News stories and websites are submitted by users, and then promoted to the front page through a user-based ranking system. This differs from the hierarchical editorial system that many other news sites employ.
How it Works
Readers can view all of the stories that have been submitted by fellow users in the "digg/News/Upcoming" section of the site. Once a story has received enough "diggs", it appears on Digg's front page. Should the story not receive enough diggs, or if enough users report a problem with the submission, the story will remain in the "digg all" area, where it may eventually be removed.

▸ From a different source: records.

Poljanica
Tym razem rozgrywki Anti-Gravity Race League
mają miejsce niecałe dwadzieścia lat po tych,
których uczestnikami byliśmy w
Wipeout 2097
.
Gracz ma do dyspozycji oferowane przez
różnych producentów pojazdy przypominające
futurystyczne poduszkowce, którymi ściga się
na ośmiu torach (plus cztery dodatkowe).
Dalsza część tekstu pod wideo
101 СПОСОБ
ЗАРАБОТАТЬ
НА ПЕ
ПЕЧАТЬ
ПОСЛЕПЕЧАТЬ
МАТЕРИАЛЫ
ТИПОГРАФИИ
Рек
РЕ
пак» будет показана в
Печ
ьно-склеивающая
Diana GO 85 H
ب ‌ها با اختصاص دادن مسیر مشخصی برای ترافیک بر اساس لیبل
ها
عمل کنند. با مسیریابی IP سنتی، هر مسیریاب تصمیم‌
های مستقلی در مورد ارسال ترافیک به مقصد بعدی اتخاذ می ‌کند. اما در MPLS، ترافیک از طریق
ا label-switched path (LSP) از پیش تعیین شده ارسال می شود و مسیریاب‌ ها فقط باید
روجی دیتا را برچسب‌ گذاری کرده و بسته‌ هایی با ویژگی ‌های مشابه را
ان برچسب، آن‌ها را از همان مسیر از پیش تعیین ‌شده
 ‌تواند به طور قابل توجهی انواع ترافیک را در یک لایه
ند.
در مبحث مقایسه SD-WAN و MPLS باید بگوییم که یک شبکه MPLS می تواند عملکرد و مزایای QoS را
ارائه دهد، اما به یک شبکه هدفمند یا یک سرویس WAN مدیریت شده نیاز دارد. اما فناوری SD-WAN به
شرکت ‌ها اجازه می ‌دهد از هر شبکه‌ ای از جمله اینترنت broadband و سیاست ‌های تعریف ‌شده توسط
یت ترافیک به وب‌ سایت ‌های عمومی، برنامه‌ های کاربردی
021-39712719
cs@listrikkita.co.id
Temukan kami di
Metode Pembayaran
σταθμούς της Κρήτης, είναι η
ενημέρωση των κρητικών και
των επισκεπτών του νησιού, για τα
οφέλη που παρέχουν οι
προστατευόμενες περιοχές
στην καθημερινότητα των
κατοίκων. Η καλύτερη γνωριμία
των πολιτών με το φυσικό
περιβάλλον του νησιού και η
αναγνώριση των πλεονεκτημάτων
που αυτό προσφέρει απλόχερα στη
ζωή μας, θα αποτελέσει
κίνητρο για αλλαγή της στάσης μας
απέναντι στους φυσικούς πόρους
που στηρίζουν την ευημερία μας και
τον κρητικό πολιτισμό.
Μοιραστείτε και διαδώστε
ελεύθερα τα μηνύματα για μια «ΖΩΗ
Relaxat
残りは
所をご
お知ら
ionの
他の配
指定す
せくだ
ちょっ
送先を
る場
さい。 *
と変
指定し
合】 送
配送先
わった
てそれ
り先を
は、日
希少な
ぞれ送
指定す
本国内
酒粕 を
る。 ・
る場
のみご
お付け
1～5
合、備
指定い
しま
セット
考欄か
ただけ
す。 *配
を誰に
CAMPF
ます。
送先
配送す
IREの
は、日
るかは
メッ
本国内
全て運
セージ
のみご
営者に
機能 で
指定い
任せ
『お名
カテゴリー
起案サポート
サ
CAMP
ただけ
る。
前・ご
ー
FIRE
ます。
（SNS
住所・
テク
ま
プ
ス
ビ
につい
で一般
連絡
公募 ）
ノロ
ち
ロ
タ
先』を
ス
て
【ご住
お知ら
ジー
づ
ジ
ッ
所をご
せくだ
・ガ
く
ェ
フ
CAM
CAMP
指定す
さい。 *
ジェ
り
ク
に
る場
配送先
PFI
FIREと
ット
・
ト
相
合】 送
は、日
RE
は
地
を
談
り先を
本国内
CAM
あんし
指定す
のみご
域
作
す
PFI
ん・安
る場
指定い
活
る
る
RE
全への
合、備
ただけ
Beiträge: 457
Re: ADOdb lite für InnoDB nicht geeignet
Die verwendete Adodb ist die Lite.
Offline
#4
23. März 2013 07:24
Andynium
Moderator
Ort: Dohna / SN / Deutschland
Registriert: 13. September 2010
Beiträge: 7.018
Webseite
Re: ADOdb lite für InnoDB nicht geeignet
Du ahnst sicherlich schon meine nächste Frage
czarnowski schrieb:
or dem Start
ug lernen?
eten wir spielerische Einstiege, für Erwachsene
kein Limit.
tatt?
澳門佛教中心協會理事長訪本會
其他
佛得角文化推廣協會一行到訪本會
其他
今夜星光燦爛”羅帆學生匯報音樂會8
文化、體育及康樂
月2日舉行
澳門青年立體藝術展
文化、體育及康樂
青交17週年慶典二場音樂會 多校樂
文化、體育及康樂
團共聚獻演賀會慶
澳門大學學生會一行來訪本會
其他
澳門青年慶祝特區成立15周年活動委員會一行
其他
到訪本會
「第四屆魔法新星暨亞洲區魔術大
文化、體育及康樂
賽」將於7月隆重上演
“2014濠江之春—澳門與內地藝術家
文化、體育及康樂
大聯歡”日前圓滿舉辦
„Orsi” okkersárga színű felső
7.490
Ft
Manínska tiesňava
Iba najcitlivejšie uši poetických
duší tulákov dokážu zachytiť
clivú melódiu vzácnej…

Articles are short summaries of stories on other websites with links to the stories, and provisions for readers to comment on the story. All content and access to the site is free, but registration is compulsory for certain elements, such as promoting ("digging") stories, submitting stories and commenting on stories. Digg also allows for stories to be posted to a user's blog automatically when he or she diggs a story.
Originally, stories could be submitted in fifteen different categories which include: deals, gaming, links, mods, music, robots, security, technology, Apple, design, hardware, Linux/Unix, movies, programming, science and software. With the release of Digg 3.0 on June 26, 2006, the categories became divided into 6 containers: Technology, Science, World & Business, Sports, Entertainment, Gaming, with sub-categories.
Criticism
Digg has sometimes come under criticism in for varying reasons. Most complaints are centered on the site's form of user-moderation: some feel the users have too much control over content, allowing sensationalism and misinformation to thrive.[5][6] The site has also suffered the risk of companies paying for stories submitted to the site,[7][8][9] similar to the phenomenon of company-attempted Google bombing. In the same domain, the site has come under criticism for "Search Engine Gaming" and "cluttering Google search results"[6] (a Slashdot effect).
Others feel that the site's operators may exercise too much control over which articles appear on the front page as well as the comments on Digg's forums.[10][11] Some users complain that they have been blocked from posting, and their accounts disabled, for making comments in the user-moderated forums that conflict with the personal interests of Digg's operators.[12] The existence of the "bury" option has also been criticized as undemocratic and due to its anonymous nature, unaccountable,[13] which often leads to expungement of criticism of hotbed topics like evolution and global warming that does not mesh with the prevailing view of the community. Another criticism in this area has been[14] how a faulty or misleading article can reach many users quickly, blowing out of proportion the unsupported claims or accusations (a mob mentality).